EXERCISE INSTRUCTIONS: Look below for the line that contains "pinky pip: (56, 114)" and the line that contains "pinky tip: (763, 649)", then restate both of them and every line in between, exactly. No picture goes in the copy.
Segment Start: RECORDED DATA
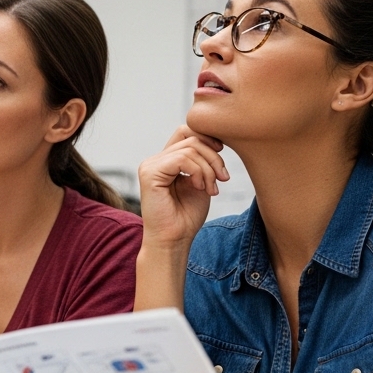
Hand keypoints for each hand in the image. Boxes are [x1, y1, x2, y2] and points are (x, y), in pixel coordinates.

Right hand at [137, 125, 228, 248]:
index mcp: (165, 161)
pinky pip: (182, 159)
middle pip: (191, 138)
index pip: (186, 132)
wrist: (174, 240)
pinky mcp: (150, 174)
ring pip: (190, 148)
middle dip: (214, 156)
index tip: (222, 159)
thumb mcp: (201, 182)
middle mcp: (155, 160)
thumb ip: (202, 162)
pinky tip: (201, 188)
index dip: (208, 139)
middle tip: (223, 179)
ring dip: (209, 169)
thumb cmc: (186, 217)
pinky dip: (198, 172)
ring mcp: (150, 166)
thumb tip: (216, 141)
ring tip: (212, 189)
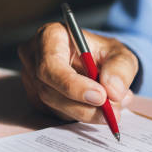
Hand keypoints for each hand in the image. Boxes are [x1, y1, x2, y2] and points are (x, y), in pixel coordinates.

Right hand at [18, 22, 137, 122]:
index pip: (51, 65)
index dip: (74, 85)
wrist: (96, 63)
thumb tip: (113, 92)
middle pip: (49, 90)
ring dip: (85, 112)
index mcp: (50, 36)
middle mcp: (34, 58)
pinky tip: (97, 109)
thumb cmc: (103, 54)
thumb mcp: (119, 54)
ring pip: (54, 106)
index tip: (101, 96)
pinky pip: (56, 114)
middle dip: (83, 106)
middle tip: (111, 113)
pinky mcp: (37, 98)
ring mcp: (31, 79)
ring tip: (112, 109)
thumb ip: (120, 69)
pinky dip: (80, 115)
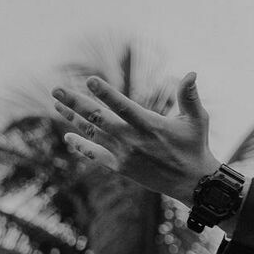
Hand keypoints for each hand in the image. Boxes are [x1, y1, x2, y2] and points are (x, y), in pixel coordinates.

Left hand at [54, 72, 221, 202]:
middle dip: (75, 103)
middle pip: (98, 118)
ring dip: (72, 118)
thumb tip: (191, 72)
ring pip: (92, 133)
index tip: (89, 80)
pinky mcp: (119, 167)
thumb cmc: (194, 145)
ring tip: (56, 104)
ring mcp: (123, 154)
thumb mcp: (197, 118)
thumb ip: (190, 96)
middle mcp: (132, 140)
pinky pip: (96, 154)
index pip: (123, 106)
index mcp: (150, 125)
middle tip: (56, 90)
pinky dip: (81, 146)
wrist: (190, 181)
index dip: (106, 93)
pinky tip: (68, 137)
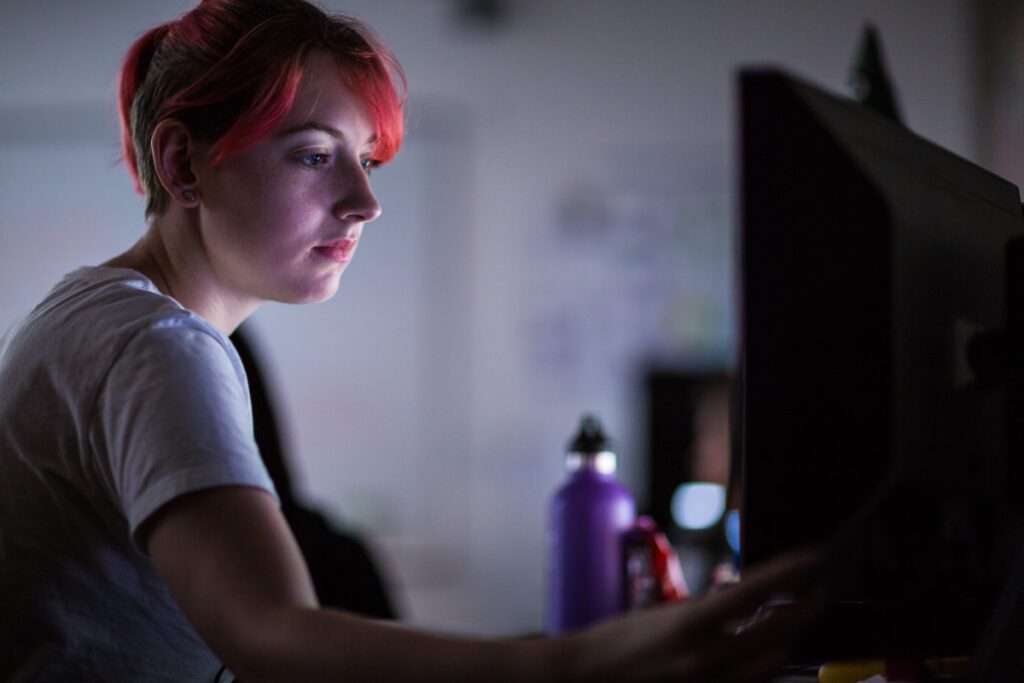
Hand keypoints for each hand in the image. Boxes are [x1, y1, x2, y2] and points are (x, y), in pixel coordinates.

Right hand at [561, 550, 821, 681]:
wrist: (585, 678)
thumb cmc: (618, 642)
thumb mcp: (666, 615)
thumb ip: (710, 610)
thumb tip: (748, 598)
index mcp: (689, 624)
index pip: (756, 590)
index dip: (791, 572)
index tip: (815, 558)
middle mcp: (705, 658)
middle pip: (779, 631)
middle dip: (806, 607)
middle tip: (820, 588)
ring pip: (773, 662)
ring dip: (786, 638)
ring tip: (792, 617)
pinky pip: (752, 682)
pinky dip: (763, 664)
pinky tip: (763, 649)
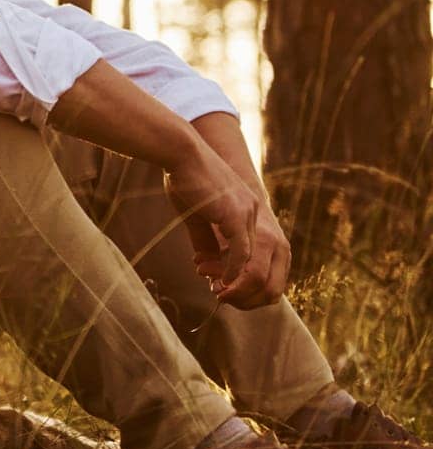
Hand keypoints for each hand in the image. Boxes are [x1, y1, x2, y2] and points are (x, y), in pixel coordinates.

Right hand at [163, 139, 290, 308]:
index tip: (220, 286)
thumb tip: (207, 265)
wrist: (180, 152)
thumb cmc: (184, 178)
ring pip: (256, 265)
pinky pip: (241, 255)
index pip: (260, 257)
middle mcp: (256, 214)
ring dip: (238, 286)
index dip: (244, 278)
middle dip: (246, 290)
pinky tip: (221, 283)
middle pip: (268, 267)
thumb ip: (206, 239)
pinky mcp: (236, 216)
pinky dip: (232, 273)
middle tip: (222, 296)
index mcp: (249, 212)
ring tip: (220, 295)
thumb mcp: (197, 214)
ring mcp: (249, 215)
Segment End: RECORDED DATA
SOLUTION FOR THIS TASK:
pinky pip: (56, 114)
middle dip: (83, 106)
middle tip: (111, 113)
pinky mcp: (37, 98)
ring mcp: (31, 79)
ring tip: (112, 109)
thumb ip: (120, 69)
pinky dip: (80, 115)
Hand keypoints for each hand in the image. Boxes are [x1, y1, x2, y2] and points are (x, y), in pixel coordinates.

Left hand at [54, 72, 221, 202]:
middle dip: (75, 103)
middle pip: (98, 118)
ring dip: (72, 118)
thumb tip: (191, 72)
ring pip: (92, 133)
index tip: (89, 80)
pinky mcp: (119, 167)
thumb cmc: (194, 145)
ring tip: (56, 104)
ring mcp: (123, 154)
thumb mcp: (197, 118)
thumb ip: (190, 96)
middle mcp: (132, 140)
pinky pip: (96, 154)
index pip: (123, 106)
index mcp: (150, 125)
middle tip: (56, 90)
pinky dip: (81, 146)
wrist: (190, 181)
index dip: (106, 93)
pinky tip: (68, 137)
Hand keypoints for each hand in the image. Boxes are [x1, y1, x2, y2] and points are (x, y), in pixel coordinates.

Right hand at [561, 550, 821, 681]:
wrist: (585, 678)
thumb cmc: (618, 642)
thumb mcp: (666, 615)
thumb ip: (710, 610)
thumb tip: (748, 598)
index mcp: (689, 624)
index pip: (756, 590)
index dip: (791, 572)
index tip: (815, 558)
middle mcp: (705, 658)
middle pip: (779, 631)
middle dip: (806, 607)
middle tip: (820, 588)
ring pip: (773, 662)
ring dip: (786, 638)
ring tip: (792, 617)
pinky pip: (752, 682)
pinky dip: (763, 664)
pinky tip: (763, 649)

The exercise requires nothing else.